A visit to Ziwa Rhino Sanctuary is unique because it is the only place in Uganda where you can see rhinos in the wild.
Following a short safety briefing, specialist guides lead you through the bush, along trails used by rhinos themselves to find them in their natural habitat. During the walk, visitors are shown any of the signs that rhinos have left such as footprints, mud wallows, middens (dung heaps) and scrapes. On reaching the target rhino group, guides move the visitors to the best places for photographs and explain rhino behaviour. On the walk back, visitors are shown other points of interest such as medicinal plants, landmark trees, aardvark holes and termite mounds along with other wildlife and birds found in the area.
For those that want to find out more about the wildlife and birds in the Sanctuary, an overnight stay is essential.

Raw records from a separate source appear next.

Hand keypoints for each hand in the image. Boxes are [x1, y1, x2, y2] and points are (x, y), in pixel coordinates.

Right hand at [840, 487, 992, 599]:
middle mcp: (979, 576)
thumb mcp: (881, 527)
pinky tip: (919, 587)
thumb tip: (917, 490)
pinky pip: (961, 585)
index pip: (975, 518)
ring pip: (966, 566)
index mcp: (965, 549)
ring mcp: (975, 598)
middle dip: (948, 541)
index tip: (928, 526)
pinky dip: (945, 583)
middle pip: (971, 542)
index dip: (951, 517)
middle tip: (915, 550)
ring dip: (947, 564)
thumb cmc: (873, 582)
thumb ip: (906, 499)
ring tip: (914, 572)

In the heart of rhino territory, surrounded by bush and woodland, a haven for birds, is the mid-range Amuka Safari Lodge. Comfortable rooms, good food and friendly staff make for a memorable stay. There is even a plunge pool to cool off in. For the budget conscious, there is also a camping option near the HQ.

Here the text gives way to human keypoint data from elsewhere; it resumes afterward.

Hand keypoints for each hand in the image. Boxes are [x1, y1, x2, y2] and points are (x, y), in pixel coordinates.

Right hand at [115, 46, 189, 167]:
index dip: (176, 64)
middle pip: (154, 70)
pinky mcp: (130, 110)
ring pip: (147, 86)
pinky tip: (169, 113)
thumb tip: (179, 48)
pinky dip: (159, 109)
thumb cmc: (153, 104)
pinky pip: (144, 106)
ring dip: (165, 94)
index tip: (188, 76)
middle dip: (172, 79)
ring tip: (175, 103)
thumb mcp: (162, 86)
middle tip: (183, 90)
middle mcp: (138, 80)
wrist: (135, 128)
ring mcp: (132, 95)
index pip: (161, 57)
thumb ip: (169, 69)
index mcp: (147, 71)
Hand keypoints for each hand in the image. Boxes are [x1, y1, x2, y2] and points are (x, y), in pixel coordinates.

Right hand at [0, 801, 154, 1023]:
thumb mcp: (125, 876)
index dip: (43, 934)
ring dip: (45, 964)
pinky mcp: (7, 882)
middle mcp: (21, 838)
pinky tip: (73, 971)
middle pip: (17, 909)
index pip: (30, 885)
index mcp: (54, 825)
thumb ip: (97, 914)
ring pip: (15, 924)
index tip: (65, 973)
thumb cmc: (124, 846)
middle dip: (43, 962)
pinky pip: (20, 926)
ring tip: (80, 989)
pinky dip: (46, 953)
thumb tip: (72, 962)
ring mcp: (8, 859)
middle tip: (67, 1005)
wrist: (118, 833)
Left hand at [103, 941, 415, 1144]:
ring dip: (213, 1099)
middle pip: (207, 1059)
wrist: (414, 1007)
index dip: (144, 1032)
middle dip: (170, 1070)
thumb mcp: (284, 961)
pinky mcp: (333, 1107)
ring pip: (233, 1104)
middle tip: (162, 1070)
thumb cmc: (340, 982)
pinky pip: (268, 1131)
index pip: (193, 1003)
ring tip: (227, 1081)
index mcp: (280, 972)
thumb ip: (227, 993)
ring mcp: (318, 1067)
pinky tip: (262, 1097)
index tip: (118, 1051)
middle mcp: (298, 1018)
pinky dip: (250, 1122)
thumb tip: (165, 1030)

Guests staying overnight can book the rewarding 'Shoebill and Canoe ride' at the Lugogo Swamp with an 80% chance of seeing one or more of the rare shoebill stork and a variety of waterbirds, all explained by specialist bird guides. But if dry land is preferred, the diversity of the fauna and flora can be explored on one of the guided nature walk trails.
To many the most exciting activity offered is the night walk where the sounds and often the sights of Uganda's nocturnal wildlife can be experienced. Whether it is a leopard, an aardvark, a pangolin, a genet cat or even a wandering rhino, experiencing wildlife at night sets the heart racing.
Whatever the activity, visitors are making an important contribution to the rhino re-introduction project of Rhino Fund Uganda. It is through payment for these activities that funds are raised to run the sanctuary and employ the staff to keep the rhinos safe.